**Work instructions**
Go over each line of the entries below, count those with "collapsing", and give only the count.

**Exercise inputs**

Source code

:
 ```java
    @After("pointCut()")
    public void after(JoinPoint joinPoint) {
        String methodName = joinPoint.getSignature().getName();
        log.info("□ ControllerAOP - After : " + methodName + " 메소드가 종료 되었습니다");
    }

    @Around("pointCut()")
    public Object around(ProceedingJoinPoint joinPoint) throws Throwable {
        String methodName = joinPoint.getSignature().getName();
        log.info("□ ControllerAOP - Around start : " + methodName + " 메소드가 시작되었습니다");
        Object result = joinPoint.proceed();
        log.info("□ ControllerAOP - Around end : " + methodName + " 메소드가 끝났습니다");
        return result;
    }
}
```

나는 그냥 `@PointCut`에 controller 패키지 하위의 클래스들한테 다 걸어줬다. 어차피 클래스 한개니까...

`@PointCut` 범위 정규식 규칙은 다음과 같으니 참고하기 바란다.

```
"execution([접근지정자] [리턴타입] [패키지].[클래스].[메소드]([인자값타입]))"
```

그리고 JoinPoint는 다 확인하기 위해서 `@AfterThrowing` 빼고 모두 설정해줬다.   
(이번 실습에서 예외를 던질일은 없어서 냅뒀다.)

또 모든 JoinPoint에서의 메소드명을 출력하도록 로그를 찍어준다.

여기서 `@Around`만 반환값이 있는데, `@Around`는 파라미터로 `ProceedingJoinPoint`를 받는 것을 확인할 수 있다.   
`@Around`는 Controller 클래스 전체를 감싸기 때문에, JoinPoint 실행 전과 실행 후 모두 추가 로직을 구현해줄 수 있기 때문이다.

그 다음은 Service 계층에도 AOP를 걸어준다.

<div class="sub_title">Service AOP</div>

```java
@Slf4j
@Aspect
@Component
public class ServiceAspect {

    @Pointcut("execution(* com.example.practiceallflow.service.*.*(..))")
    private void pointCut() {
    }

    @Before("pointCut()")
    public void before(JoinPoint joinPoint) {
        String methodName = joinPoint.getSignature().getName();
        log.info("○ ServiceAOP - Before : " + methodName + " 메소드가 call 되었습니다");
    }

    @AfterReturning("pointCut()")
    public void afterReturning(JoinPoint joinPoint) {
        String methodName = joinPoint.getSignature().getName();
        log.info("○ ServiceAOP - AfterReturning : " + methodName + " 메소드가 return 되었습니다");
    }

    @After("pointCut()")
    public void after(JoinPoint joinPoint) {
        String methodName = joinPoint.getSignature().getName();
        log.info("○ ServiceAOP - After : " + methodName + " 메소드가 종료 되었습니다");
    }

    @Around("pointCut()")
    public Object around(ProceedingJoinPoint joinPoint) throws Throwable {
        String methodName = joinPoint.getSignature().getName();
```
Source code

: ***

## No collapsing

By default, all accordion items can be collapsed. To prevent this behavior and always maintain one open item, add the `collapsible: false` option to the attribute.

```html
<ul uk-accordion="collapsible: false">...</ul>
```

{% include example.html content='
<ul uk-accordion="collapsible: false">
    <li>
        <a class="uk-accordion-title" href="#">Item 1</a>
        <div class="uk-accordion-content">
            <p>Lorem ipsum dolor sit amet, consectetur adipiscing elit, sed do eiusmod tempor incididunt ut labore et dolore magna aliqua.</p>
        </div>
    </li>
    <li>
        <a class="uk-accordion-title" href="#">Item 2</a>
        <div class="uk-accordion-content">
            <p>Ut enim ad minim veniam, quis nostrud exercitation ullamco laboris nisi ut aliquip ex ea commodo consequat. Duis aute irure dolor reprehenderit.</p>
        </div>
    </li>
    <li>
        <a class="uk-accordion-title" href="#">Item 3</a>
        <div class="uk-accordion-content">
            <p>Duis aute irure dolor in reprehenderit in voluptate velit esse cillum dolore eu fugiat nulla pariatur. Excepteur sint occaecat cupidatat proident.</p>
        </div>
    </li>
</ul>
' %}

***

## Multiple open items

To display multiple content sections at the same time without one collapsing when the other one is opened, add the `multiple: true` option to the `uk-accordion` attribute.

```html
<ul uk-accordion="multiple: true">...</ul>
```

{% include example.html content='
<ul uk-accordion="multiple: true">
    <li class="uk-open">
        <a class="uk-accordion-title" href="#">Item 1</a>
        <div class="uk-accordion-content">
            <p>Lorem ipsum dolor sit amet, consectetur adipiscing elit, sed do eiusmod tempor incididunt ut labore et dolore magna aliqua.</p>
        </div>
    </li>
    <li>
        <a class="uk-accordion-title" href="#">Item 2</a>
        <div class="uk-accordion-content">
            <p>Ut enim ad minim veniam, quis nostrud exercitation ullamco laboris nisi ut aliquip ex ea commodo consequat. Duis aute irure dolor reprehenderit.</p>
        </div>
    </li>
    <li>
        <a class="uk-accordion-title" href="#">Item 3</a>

--

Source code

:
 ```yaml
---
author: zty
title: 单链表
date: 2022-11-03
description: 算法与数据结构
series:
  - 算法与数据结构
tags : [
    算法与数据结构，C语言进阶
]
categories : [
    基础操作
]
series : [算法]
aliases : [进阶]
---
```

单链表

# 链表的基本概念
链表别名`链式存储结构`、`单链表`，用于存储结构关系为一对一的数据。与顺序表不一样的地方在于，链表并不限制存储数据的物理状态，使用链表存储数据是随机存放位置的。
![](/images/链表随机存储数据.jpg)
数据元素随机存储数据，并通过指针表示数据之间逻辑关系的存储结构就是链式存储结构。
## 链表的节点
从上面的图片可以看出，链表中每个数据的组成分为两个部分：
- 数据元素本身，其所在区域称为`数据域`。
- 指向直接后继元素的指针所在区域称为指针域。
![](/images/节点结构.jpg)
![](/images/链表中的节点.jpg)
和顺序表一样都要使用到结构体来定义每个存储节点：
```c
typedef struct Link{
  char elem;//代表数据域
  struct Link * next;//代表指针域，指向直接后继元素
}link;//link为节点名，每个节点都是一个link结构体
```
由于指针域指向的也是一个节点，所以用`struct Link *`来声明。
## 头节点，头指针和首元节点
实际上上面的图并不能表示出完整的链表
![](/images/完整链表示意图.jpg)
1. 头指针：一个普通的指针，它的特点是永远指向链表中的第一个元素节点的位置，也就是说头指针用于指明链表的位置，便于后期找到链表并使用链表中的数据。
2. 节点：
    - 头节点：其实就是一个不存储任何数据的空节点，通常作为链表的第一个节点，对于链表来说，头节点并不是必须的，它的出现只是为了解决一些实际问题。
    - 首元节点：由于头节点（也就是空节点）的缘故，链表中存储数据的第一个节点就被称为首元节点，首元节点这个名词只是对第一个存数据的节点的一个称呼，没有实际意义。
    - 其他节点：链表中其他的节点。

==

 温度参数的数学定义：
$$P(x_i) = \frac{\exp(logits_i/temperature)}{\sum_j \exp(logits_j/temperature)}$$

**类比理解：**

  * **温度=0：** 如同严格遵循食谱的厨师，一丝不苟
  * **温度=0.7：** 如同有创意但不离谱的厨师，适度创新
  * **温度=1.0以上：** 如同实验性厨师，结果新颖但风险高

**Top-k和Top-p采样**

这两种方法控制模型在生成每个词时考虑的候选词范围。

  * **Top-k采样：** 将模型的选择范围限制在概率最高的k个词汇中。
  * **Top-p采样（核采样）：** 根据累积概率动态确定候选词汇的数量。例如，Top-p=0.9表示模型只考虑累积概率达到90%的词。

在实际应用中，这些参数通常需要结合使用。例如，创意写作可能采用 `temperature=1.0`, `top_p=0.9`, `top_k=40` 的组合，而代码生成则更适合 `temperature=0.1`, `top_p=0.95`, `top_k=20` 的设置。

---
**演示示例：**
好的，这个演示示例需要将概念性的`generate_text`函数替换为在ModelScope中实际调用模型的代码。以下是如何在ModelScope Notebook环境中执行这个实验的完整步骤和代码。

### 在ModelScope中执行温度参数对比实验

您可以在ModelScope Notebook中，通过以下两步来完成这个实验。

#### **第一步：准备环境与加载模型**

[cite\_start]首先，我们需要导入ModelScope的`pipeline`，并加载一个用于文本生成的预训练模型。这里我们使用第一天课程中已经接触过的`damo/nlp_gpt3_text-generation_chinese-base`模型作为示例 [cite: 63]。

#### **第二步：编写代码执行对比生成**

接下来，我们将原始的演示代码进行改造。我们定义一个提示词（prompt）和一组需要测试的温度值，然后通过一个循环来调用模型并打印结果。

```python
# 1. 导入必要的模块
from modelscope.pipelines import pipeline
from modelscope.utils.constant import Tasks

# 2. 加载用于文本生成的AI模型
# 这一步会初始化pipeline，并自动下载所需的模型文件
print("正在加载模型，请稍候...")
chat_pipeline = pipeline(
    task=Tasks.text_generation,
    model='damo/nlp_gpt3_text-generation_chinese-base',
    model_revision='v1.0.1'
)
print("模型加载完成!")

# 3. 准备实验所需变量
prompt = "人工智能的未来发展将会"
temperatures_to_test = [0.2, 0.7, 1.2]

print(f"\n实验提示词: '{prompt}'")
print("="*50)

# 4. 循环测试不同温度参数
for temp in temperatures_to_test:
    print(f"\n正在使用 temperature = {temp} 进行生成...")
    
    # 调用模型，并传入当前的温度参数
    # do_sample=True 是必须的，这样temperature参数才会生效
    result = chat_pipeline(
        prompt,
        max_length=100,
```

**Written reply**
2